### EXERCICES
**a)** Dans l'extrait sur le refus d'autorisation de construire, à quelle date le département a-t-il rendu sa décision ?
**b)** Traduisez en anglais cette phrase de l'extrait sur le refus d'autorisation de construire : « Il ne pouvait que refuser la création des deux appartements. »
**c)** Prolongez l'extrait sur le refus d'autorisation de construire en reprenant juste après sa dernière phrase.

17.         Par décision du 31 janvier 2022, le département a refusé de délivrer l’autorisation de construire sollicitée, se référant aux art. 12D et 14 al. 1 let. b LCI notamment. Dès lors que le projet n’offrait pas la qualité suffisante en matière d’habitabilité, conformément à ce que la DAC et la CA avaient pu constater, le projet ne remplissait pas les conditions de sécurité et de salubrité qu’exigeait son exploitation ou son utilisation. Il ne pouvait que refuser la création des deux appartements. Ce refus était également motivé par le fait que l’ensemble des documents exigés par l’OCEN, dans son préavis du 14 octobre 2021, et la police du feu, dans son préavis du 25 octobre 2021, conformément à l’art. 9 RCI, ne leur avait pas été fourni, malgré les demandes de l’office des autorisations de construire du 26 juillet et 30 août 2021, ce que ne leur avait pas permis d’instruire le dossier.

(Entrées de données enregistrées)
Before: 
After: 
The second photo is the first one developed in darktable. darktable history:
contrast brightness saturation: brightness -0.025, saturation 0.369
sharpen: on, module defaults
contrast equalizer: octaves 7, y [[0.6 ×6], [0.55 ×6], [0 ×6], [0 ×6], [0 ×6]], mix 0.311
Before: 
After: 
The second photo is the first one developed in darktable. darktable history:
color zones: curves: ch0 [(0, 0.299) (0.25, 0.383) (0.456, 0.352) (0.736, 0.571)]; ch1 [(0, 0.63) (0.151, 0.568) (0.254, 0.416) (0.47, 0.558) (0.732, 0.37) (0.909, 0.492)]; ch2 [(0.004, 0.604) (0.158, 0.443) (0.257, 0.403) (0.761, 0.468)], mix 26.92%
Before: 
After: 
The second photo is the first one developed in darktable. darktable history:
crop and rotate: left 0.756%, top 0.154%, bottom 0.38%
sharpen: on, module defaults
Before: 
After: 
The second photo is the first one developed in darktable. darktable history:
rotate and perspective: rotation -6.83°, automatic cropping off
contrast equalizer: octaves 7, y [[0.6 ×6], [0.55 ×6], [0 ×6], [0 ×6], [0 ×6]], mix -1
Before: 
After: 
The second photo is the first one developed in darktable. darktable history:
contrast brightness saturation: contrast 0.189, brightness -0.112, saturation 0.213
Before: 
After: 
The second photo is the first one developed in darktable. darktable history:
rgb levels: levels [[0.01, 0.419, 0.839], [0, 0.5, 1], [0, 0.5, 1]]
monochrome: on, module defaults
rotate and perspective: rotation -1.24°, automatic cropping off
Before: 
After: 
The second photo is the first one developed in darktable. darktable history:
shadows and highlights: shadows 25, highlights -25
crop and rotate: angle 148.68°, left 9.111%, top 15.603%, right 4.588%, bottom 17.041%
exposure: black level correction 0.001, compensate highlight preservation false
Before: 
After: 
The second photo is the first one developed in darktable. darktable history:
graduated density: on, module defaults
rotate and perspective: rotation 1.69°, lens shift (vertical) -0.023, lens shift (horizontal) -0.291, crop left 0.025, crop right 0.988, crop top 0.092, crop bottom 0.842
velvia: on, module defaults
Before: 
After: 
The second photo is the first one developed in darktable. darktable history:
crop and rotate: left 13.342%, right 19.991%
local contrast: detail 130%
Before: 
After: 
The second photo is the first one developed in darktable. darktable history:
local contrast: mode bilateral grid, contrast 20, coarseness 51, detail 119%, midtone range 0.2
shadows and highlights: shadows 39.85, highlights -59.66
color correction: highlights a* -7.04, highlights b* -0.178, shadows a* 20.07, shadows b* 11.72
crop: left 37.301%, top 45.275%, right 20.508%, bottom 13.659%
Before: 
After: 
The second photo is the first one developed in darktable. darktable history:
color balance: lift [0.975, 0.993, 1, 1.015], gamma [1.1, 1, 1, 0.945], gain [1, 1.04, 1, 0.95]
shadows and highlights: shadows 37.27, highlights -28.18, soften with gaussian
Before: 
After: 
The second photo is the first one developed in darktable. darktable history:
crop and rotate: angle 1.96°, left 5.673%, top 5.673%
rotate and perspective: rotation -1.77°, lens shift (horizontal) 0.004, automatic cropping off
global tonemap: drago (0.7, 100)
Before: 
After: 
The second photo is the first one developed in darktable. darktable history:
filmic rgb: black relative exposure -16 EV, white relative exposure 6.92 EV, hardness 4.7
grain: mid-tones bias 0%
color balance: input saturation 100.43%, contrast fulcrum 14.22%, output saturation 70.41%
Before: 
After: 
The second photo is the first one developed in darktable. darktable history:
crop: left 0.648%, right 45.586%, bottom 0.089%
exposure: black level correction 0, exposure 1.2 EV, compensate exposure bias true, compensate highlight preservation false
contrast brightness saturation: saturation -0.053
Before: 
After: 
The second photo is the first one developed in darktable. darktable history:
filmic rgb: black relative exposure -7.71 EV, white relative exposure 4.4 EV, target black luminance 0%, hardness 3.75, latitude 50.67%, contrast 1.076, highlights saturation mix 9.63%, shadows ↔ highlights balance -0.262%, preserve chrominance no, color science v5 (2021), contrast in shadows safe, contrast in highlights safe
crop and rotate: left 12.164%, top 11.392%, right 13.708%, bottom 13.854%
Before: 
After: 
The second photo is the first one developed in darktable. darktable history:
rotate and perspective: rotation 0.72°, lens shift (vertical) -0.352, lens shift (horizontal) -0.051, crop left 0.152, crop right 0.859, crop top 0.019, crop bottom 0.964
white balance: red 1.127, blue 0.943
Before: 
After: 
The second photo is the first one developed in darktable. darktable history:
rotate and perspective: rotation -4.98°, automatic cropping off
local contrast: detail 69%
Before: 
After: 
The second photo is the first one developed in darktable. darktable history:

### CORRIGÉ DES EXERCICES
**a)** Le 31 janvier 2022.

**b)** It could only refuse the creation of the two apartments.

**c)**
18.         Par acte du 3 mars 2022, A______ SA (ci-après : la recourante) a recouru contre ce refus d’autorisation de construire auprès du Tribunal administratif de première instance (ci-après : le tribunal), concluant principalement à son annulation et à ce qu’il soit dit qu’aucune autorisation de construire ne devait être déposée concernant le changement d’affectation de bureaux dans les combles de l’immeuble en deux logements, conséquemment que la décision du département était infondée et sans objet, subsidiairement à ce que l’autorisation sollicitée soit octroyée ou délivrée par le département, le tout sous suite de frais et dépens. Cette procédure a été ouverte sous le numéro A/761/2022.

Elle n’avait pas recouru contre la décision incidente du 13 novembre 2020 qui ne lui avait occasionné aucun préjudice irréparable. Toutefois, aucune autorisation de construire n’était nécessaire dans le cadre du changement d’affectation de sorte que le DT ne pouvait requérir le dépôt d’une telle demande.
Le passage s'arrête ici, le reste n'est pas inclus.